Kip Thorne thinks so. He was the scientific adviser for the movie Interstellar.
About the planets orbiting Gargantua he said the following:
This business of the enormous time differential between one of the planets orbiting very close to Gargantua and the flow of time back on Earth – the problem seemed to be that no planet could endure the resulting gravitational forces. This was something that even I thought was impossible, intuitively, until I went and slept on it and did a few hours of calculations. I came to the conclusion that in fact it is possible. The black hole needs to be spinning very fast, but is possible for the spin to be fast enough for a planet in the necessarily close, stable, circular orbit to not be ripped apart. I can’t fault anyone for saying, “Hey, that’s not possible,” without having first having the benefit of my book!

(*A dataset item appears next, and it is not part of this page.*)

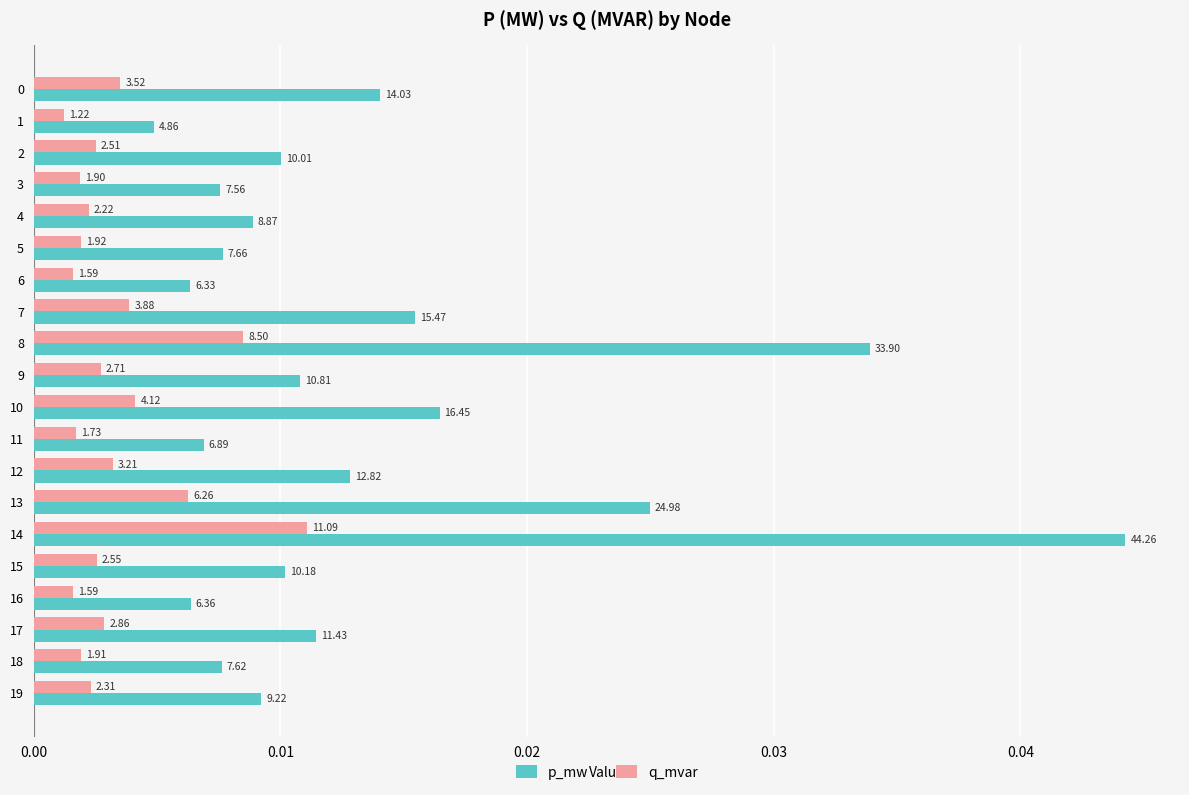

What are all the series names shown in the legend?

p_mw, q_mvar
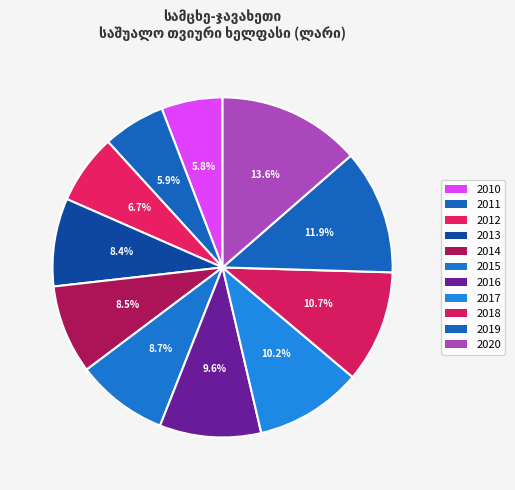

Rank the categories by value from lowest to highest.

2010, 2011, 2012, 2013, 2014, 2015, 2016, 2017, 2018, 2019, 2020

Unless it’s someone who is very deep into general relativity and who I would’ve expected to go do the calculations!
Source: Parsing the Science of Interstellar with physicist Kip thorne
Thorne also wrote the book, The Science of Interstellar (2014). Copies available in all good bookstores and libraries. There is also a documentary about the movie's science which can be found here. I believe it is also an extra on the DVD.
Yes the science of Miller's Planet is plausible and possible. Kip Thorne is one of the top physicists working in the area of general relativity. You don't get better than that.